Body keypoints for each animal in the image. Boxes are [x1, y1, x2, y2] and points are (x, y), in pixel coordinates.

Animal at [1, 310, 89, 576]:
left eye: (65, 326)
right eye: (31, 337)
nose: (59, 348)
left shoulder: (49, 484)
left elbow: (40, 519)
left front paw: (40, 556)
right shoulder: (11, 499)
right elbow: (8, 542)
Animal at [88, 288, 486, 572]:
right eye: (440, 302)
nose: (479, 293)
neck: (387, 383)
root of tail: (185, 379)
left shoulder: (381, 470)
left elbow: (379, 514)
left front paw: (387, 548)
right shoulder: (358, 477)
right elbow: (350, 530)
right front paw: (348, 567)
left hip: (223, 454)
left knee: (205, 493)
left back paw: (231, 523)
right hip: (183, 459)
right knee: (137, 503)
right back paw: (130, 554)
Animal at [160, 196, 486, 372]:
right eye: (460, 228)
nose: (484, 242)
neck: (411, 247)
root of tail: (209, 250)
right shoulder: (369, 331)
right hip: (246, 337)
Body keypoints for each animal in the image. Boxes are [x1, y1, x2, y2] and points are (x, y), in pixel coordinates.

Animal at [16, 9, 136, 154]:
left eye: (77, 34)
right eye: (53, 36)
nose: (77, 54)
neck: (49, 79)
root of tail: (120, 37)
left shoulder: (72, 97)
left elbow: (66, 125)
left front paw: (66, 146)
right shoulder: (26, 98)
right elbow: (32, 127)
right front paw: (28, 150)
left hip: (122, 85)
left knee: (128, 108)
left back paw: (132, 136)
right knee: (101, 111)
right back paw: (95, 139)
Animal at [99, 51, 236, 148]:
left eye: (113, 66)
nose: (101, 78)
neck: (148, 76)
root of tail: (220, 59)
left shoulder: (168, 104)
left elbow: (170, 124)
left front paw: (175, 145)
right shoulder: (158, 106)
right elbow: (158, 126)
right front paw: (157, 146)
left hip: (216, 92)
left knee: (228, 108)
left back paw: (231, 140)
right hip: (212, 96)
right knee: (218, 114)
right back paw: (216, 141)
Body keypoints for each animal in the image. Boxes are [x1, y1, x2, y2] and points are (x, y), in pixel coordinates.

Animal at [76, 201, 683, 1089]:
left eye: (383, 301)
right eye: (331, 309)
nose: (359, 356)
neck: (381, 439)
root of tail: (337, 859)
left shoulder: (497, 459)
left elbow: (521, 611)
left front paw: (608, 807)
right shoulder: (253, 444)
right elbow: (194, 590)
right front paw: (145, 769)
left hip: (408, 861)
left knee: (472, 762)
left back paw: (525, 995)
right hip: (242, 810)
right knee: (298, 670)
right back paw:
········
*TASK DETAILS*
Would you please transcribe all of the entries above exactly?

*SOLVED EXERCISE*
Body keypoints for each animal in the image. Boxes are [x1, y1, x2, y2] and points are (x, y), in pixel coordinates.

Animal at [1, 310, 89, 576]:
left eye: (65, 326)
right eye: (31, 337)
nose: (59, 348)
left shoulder: (49, 484)
left elbow: (40, 519)
left front paw: (40, 556)
right shoulder: (11, 499)
right elbow: (8, 542)
Animal at [88, 288, 486, 572]:
right eye: (440, 302)
nose: (479, 293)
neck: (387, 383)
root of tail: (185, 379)
left shoulder: (381, 470)
left elbow: (379, 514)
left front paw: (387, 548)
right shoulder: (358, 477)
right elbow: (350, 530)
right front paw: (348, 567)
left hip: (223, 454)
left knee: (205, 493)
left back paw: (231, 523)
right hip: (183, 459)
right knee: (137, 503)
right back paw: (130, 554)
Animal at [160, 196, 486, 372]:
right eye: (460, 228)
nose: (484, 242)
neck: (411, 247)
root of tail: (209, 250)
right shoulder: (369, 331)
right hip: (246, 337)
Body keypoints for each animal in the image. Boxes are [x1, y1, x2, y2] and points are (x, y), in pixel coordinates.

Animal at [16, 9, 136, 154]:
left eye: (77, 34)
right eye: (53, 36)
nose: (77, 54)
neck: (49, 79)
root of tail: (120, 37)
left shoulder: (72, 97)
left elbow: (66, 125)
left front paw: (66, 146)
right shoulder: (26, 98)
right elbow: (32, 127)
right front paw: (28, 150)
left hip: (122, 85)
left knee: (128, 108)
left back paw: (132, 136)
right knee: (101, 111)
right back paw: (95, 139)
Animal at [99, 51, 236, 148]:
left eye: (113, 66)
nose: (101, 78)
neck: (148, 76)
root of tail: (220, 59)
left shoulder: (168, 104)
left elbow: (170, 124)
left front paw: (175, 145)
right shoulder: (158, 106)
right elbow: (158, 126)
right front paw: (157, 146)
left hip: (216, 92)
left knee: (228, 108)
left back paw: (231, 140)
right hip: (212, 96)
right knee: (218, 114)
right back paw: (216, 141)
Body keypoints for each animal in the image. Boxes are [x1, y1, x2, y2] and points are (x, y), in pixel coordinates.

Animal at [76, 201, 683, 1089]:
left eye: (383, 301)
right eye: (331, 309)
nose: (359, 356)
neck: (381, 439)
root of tail: (337, 859)
left shoulder: (497, 459)
left elbow: (521, 611)
left front paw: (608, 807)
right shoulder: (253, 444)
right elbow: (194, 590)
right front paw: (145, 769)
left hip: (408, 861)
left knee: (472, 762)
left back paw: (525, 995)
right hip: (242, 810)
right knee: (298, 670)
right back paw:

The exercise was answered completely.